Denek uzay karası sularda sonsuz derinliklere daha da batarken ciğerlerine dolan hiçlik bedeninin her bir hücresini yakıyordu. Gözünden gittikçe uzaklaşan tesisin sönük sarı ışıkları sönüp sönüp yanıyor ve zihnini her defasında sarsıp duruyorlardı. Kulaklarına dolan yabancıl uğultu ve ağır metalik ritim kalbinin atışıyla bir olup düşüncelerini bulandırıyordu. Kolları ve bacaklarında hiç güç kalmamıştı. Hiçliğin içine daha fazla batarken kendini bir dalgıca bakarken buldu ama bu dalgıç onu kovalamıyordu. Öylece durup kendine bakıyordu. Dalgıcın kaskından çıkan ışık deneğin gözlerini önce doldurdu, sonra da denek tamamen karanlığa gömüldü.

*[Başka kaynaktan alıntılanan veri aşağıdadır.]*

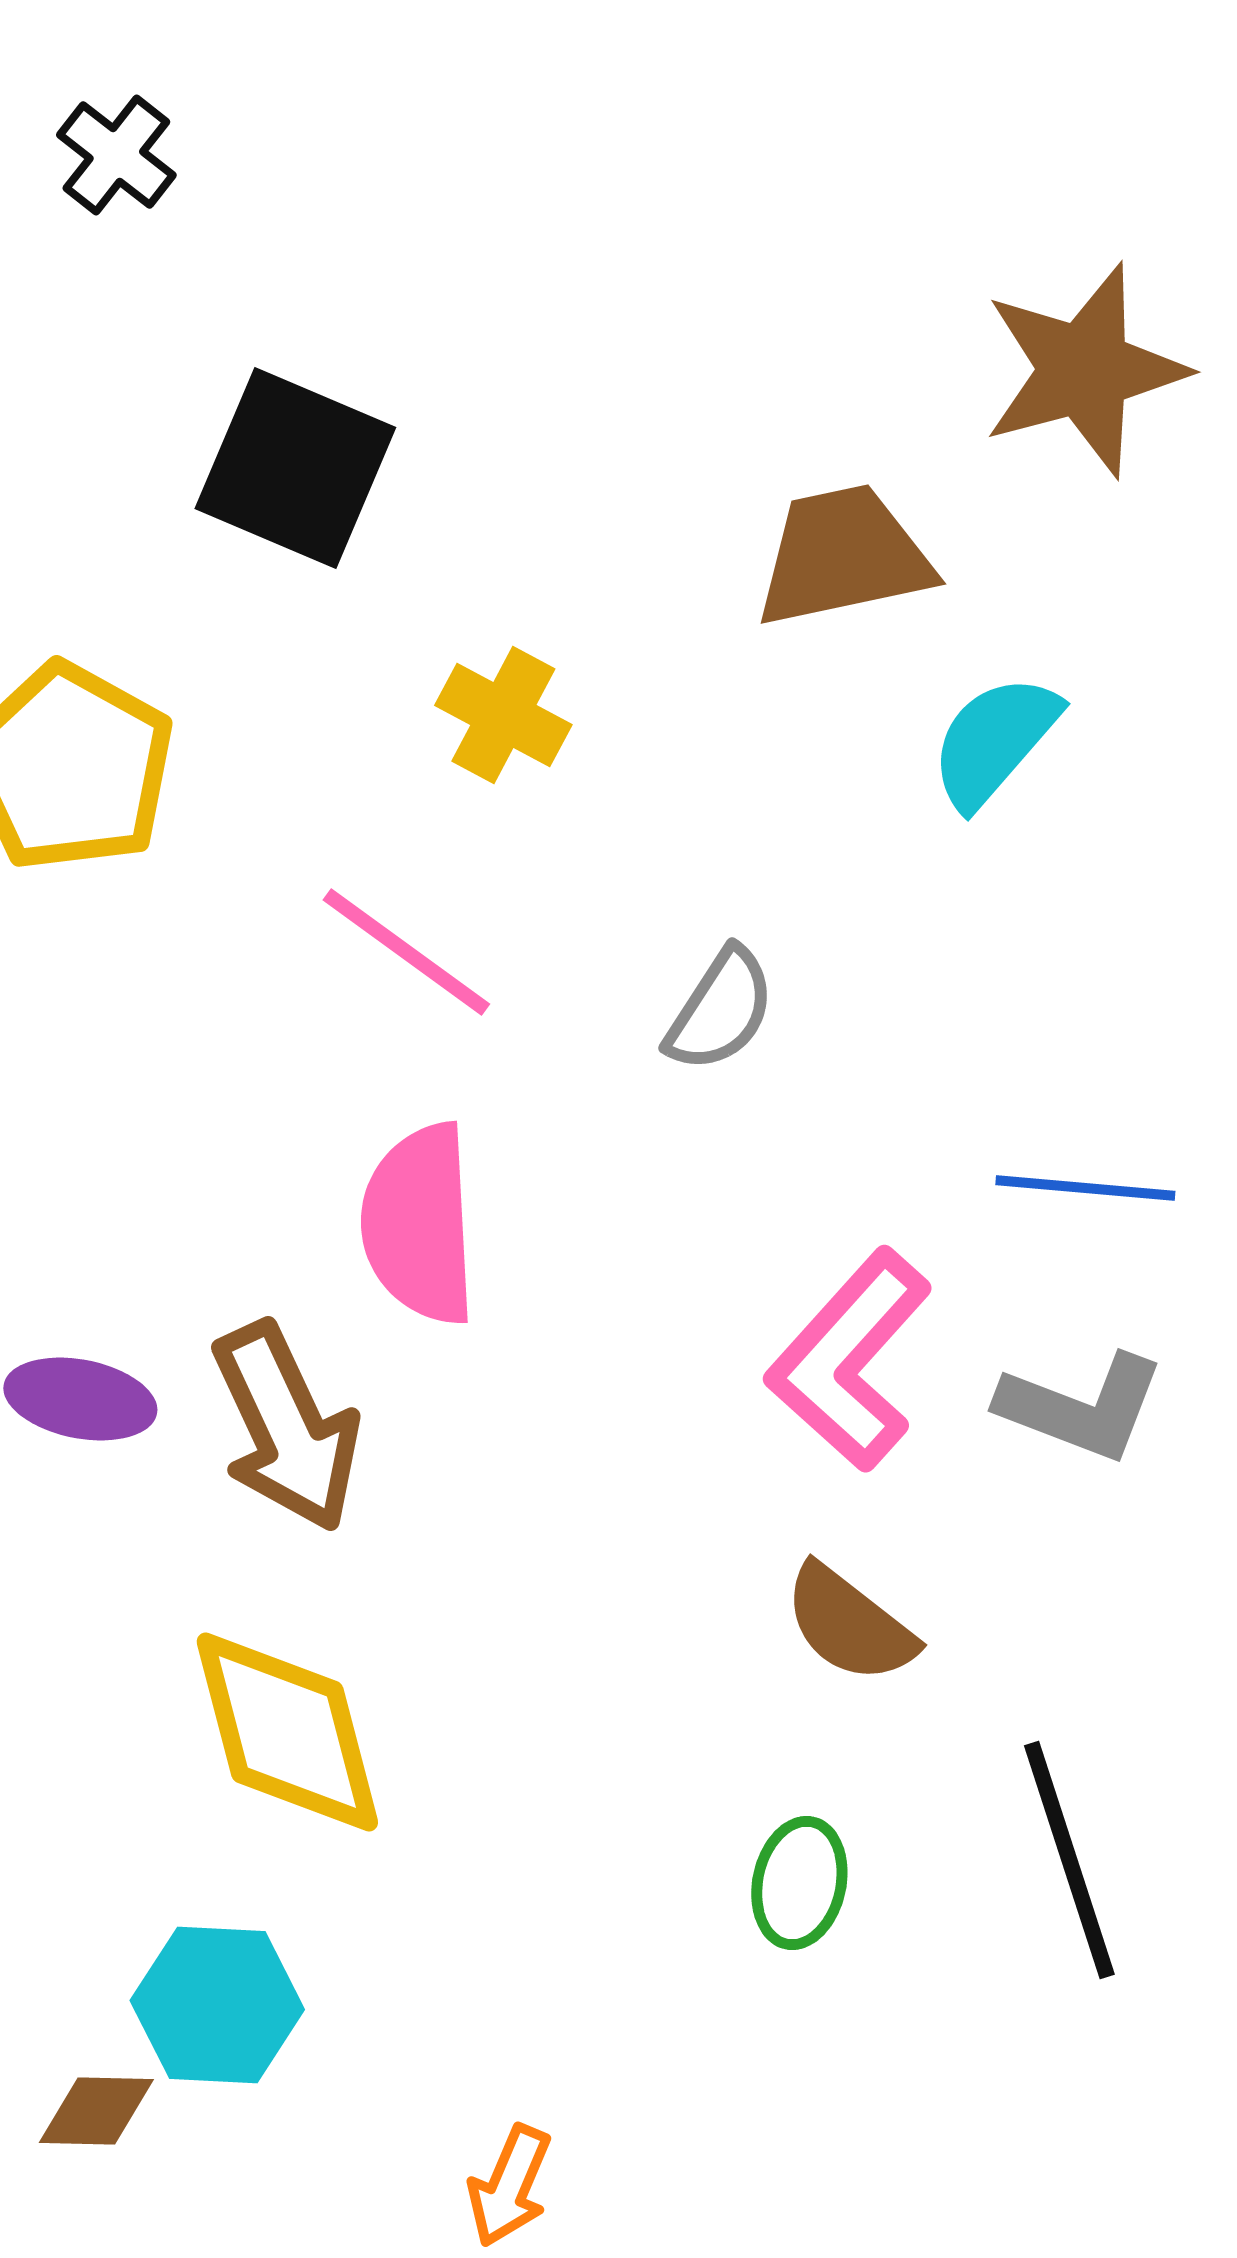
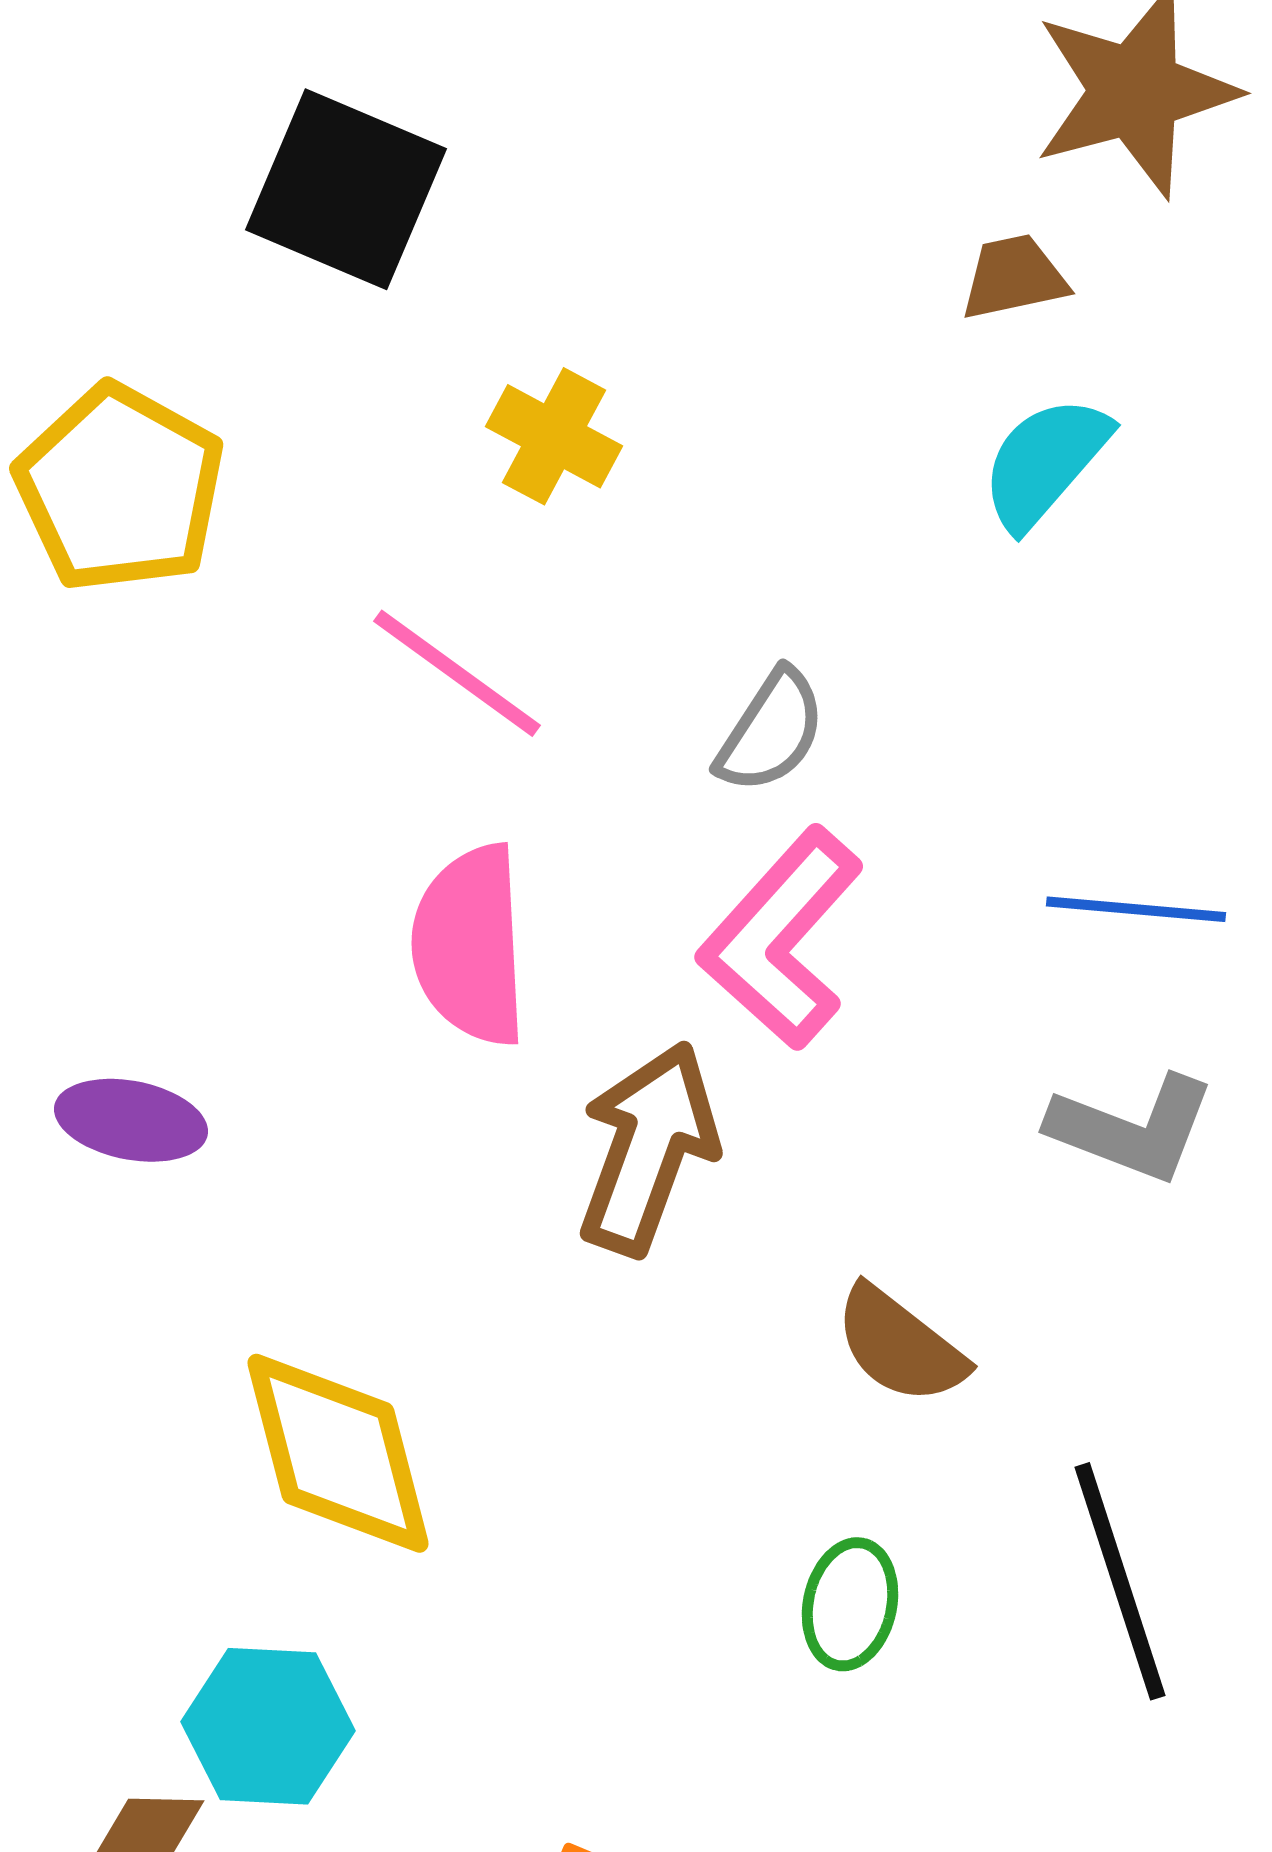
brown trapezoid: (843, 556) -> (1014, 277), moved, size x0.6
pink L-shape: (849, 1360) -> (781, 938), moved
brown arrow: (286, 1427) -> (648, 1148), moved, turned -135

Ardından bir ses duydu, bir ses cihazından çıkan sesti bu.
Dalış
“Bu deneyde bahsi geçen öznenin zihnine dalışa geçeceğiz. Korkunun bilinçteki en ilkel ve en güçlü duygu olduğu söylenir, biz de bundan en verimli bir şekilde faydalanacağız. Deneğin zayıf benliğini suistimal ederek onun psiyonik bir tepki vermesini sağlamaya çalışacağız. Belirli korkuları yeniden yaratarak öznenin zihninin derinliklerine sızmayı ve onu bir düzeye kadar manipüle edebilmeyi umuyoruz. Spesifik ışık dalga boylarıyla ve uyku döngüsü içinde deneği su kütleleri içine bırakarak aklın psişik patikalarını yönlendirebilmeyi hedefliyorum. Tabii bunu yapmak beklenmedik sonuçlar da çıkaracaktır, hazır olmayabileceğimiz sonuçlar. Her durumda devam edeceğiz. Açık konuşmak gerekirse ya bu deney müthiş yerlere çıkacak ve çalışmalarımın meyvelerini sonunda toplacağım ya da… neyse, bu olasılığı konuşmayalım.”